Mortgage Market Turmoil: What to Do When a Mortgage Lender Goes Bankrupt

Right now the mortgage industry is in a state of flux. With mortgage companies going bankrupt, merging, or tightening their belts, buyers can easily become confused on who to contact in connection with their mortgage. Here are some key watch-outs if a mortgage company goes bankrupt or if a mortgage company merges.

Keep Paying the Mortgage

Most importantly, do not under any circumstances stop paying the mortgage because the company has gone out of business or has merged with another company. Like any asset, even if a bank goes out of business, a mortgage can be sold to another bank. In the hundreds of documents received during closing, one specifically gives the bank the right to sell a mortgage. This applies to a bankruptcy sale or a merger.
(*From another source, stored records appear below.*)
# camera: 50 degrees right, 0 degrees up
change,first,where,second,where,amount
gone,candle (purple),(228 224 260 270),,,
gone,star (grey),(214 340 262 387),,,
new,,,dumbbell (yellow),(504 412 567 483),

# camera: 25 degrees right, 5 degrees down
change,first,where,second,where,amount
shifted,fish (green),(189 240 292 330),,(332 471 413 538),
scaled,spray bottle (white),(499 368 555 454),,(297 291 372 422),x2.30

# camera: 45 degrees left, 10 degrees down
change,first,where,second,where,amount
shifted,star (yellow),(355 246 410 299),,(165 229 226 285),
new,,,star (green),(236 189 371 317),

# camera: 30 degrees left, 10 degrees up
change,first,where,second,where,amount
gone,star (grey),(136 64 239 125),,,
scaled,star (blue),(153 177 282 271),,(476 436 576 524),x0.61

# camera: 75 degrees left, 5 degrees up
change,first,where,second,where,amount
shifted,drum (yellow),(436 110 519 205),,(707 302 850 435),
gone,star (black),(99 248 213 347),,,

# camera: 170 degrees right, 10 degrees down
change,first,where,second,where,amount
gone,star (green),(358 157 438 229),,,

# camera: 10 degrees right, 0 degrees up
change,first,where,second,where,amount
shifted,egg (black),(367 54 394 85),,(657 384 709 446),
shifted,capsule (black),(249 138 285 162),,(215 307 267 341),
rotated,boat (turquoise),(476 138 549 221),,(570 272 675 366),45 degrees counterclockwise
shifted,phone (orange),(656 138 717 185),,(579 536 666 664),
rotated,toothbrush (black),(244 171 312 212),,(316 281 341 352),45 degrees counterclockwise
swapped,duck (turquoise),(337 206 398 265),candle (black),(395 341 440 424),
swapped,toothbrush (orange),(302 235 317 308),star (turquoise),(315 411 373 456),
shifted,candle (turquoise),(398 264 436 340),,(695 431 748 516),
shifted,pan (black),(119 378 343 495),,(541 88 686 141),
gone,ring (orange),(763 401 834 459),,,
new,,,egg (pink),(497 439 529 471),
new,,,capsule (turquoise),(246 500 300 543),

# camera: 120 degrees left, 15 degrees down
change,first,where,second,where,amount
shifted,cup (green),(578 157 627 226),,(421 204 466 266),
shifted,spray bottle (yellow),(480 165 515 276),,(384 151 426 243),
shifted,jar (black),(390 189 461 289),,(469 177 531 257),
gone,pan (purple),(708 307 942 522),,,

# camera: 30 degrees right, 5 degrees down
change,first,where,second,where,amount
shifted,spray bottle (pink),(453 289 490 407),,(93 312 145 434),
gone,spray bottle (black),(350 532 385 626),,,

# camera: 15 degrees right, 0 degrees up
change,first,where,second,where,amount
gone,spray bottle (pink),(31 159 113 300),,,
If homeowners stops paying their mortgages because their bank has gone under, they could/would face foreclosure. Whatever bank or entity purchases that mortgage has the right to pursue payment in full. During the transition process, mortgage holders may or may not be notified of a change in the ownership of their mortgage. Typically, banks have a central repository for checks, which make it easy to route payments. Most of the time, the homeowner may not even notice the change because banks rarely require homeowners to change the mailing address of their payments. Remember, getting behind on a mortgage has a direct effect on a future borrower’s credit rating.

Call More Often

Take a more active approach to a mortgage owned by a bank in foreclosure or merging. At worse a buyer will be more informed about what is going on, but it may also be possible for the buyer to get a better rate. Banks that go out of business have often been charging more fees and been less willing to refinance than banks with more secured financing. Keeping in touch might reward a buyer with a discount in their mortgage payments. Calling every four to six months to simply check the rate and verify ownership of the loan should be a common policy. This applies to credit cards as well.

Do not look at a mortgage holder’s bankruptcy as a lottery win because it could result in the lost of a house and a nasty scar to a credit rating. On the other hand, be sure to stay informed when a notice is received in the mail or if there is any news. Active borrowers save money and keep their credit score intact.